Thanks all for your input. Cannot predict the future but I really enjoy lifting right now and will continue to lift heavy and intelligently (thanks to T-Nation)

One of the best things I've noticed is that powerlifters can continue to make gains into their 40s and 50s. I'm 33--obviously way to late to start baseball, football or any other sport. But if I stick at this and am dilligent I know I will make some good gains. Must admit--it's easy to become a bit obsessive about lifting.

Anyone know of any good powerlifting gyms/trainers in NYC? I go to NYSC because it's in my building but I'd like to go to a coach or trainer to make sure I'm squatting and deadlifting properly.

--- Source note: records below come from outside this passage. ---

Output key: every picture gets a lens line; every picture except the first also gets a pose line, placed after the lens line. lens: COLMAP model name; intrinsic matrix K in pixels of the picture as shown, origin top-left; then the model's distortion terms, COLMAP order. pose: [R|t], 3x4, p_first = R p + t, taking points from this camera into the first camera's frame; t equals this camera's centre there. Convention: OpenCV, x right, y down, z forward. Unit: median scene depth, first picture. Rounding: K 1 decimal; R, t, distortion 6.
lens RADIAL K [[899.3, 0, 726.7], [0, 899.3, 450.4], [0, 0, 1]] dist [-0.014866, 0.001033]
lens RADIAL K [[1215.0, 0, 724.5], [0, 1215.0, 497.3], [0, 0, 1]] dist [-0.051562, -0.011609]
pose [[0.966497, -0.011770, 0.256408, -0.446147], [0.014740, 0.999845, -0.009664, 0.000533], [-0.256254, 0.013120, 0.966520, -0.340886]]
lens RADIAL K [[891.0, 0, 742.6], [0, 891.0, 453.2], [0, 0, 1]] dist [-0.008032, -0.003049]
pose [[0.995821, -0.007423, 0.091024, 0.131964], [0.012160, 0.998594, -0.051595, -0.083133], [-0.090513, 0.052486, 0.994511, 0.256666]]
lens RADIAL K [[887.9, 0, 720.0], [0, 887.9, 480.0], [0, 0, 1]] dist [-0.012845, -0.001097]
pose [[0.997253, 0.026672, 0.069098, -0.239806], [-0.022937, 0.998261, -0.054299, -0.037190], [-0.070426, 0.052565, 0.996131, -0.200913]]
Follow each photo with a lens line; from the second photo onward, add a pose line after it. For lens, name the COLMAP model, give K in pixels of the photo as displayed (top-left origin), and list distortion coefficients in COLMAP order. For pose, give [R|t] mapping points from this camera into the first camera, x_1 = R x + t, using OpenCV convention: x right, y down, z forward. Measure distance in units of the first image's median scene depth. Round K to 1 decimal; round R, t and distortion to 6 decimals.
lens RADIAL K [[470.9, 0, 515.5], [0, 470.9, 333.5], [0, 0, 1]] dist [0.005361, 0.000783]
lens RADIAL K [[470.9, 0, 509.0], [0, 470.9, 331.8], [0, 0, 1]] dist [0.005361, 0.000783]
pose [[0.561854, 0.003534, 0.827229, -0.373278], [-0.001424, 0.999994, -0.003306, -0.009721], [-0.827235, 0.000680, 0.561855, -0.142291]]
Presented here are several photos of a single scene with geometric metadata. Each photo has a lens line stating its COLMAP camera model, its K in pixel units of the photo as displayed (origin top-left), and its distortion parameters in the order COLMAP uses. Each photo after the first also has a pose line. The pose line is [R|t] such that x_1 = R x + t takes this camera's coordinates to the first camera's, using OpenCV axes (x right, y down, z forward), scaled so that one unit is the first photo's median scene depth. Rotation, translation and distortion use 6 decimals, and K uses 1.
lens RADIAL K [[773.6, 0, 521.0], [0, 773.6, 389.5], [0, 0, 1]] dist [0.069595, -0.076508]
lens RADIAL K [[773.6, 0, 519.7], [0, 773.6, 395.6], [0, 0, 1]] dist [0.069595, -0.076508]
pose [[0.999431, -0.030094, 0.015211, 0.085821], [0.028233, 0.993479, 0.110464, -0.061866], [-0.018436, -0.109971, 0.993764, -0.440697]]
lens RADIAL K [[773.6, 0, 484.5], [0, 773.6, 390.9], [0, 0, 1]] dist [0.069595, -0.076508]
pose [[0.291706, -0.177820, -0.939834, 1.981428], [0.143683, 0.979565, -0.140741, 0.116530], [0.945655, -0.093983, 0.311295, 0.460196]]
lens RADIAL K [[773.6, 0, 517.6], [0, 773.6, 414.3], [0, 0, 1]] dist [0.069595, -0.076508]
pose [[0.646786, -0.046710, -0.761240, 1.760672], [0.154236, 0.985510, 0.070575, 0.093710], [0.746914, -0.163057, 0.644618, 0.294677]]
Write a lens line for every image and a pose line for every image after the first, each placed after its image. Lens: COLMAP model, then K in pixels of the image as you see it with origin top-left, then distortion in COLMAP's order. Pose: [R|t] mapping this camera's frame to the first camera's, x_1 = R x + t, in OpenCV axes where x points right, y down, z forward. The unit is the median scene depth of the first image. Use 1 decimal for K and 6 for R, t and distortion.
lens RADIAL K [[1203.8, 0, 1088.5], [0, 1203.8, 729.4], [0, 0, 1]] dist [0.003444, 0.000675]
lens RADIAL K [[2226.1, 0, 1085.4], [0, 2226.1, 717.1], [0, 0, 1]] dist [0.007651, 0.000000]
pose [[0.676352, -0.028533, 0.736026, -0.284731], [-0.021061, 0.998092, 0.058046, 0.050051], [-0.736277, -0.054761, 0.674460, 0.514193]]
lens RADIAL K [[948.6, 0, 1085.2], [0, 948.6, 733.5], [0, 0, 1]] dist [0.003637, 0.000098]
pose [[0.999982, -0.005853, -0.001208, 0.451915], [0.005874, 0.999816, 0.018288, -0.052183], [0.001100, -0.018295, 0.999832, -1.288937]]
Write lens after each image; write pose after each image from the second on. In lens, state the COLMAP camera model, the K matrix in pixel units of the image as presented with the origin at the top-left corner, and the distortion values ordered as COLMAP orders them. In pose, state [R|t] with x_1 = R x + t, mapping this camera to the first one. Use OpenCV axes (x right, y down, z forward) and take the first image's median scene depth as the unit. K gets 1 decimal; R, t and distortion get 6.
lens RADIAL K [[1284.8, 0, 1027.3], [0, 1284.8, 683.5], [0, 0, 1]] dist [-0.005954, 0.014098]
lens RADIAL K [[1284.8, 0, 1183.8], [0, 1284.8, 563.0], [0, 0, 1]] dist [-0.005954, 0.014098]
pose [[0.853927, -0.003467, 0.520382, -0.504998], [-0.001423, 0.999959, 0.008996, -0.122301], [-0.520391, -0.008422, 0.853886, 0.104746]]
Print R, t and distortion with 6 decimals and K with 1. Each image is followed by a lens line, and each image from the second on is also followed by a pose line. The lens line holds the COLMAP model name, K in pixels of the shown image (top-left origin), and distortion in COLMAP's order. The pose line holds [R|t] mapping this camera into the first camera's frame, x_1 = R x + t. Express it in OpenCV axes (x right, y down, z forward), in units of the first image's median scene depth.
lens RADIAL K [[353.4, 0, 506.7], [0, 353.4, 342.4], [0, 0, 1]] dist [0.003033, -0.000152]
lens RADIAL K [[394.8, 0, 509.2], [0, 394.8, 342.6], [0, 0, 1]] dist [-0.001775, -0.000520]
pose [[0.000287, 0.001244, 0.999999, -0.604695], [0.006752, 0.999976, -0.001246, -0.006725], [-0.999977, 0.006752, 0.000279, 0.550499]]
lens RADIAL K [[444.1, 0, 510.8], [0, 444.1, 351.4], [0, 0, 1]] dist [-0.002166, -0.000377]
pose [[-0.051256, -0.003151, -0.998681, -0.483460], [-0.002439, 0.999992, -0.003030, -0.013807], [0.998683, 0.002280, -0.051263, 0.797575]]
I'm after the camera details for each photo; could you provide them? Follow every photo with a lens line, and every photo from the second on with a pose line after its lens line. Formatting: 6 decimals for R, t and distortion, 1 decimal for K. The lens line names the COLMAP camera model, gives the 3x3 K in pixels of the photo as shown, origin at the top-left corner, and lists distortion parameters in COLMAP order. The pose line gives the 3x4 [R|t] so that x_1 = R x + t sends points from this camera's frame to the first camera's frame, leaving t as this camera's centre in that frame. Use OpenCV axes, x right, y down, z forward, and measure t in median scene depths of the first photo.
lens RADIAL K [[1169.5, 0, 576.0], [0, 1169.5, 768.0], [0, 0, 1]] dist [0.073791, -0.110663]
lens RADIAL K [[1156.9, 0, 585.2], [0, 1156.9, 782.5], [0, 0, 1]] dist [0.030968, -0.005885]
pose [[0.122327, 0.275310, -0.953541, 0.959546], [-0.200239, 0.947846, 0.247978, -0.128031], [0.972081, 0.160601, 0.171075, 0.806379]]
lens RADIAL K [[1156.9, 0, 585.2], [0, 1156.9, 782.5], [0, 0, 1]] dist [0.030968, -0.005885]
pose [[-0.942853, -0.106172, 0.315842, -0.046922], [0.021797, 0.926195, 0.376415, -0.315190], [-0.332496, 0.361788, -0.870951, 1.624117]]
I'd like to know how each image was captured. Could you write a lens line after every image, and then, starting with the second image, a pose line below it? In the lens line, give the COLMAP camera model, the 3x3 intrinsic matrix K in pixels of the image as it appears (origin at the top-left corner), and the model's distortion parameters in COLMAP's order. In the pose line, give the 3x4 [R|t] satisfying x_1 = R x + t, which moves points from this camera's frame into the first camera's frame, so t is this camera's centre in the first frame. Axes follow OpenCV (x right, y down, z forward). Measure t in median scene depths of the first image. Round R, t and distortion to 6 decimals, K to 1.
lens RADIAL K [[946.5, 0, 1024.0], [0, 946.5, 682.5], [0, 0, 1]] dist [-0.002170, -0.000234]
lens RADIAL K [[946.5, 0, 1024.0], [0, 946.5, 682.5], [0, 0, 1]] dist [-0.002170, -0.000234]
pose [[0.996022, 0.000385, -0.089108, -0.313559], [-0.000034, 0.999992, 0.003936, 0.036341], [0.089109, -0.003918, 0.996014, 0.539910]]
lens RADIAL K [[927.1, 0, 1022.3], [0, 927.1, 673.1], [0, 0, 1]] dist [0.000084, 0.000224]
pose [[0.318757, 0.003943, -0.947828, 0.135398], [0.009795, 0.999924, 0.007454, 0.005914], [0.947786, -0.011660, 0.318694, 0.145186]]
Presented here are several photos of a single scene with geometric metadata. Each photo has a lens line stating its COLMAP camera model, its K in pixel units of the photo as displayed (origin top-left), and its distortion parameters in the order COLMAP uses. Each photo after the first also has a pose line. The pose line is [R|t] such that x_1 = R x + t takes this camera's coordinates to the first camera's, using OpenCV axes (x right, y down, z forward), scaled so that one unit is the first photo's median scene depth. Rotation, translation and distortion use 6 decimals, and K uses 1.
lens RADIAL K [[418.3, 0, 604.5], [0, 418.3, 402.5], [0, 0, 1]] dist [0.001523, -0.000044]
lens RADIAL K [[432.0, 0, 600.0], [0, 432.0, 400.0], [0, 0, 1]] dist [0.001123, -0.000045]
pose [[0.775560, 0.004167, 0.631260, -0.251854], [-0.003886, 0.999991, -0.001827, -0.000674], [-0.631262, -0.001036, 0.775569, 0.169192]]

Would also like to learn the
oly lifts.

Thanks again


#16

yes mate myself included in with you there ^

I've only been on it seriously for about four/five months (inc. (tryiing to) eat right, but my first main goal has been met which was ot bench my own bodyweight, bout 78kgs which i've jus done. was doin it progressively as well, so i tink my max is probly a bit more as I can jus about get 3 reps out lol!

I no it's basically nothing, but to me its encouraging and shown that with a bit of work you can up your lifts, which is obviously the goal! I've also added bout 6 kgs of weight, and obviously this has helped (if you can even imagine me bein ne smaller lol).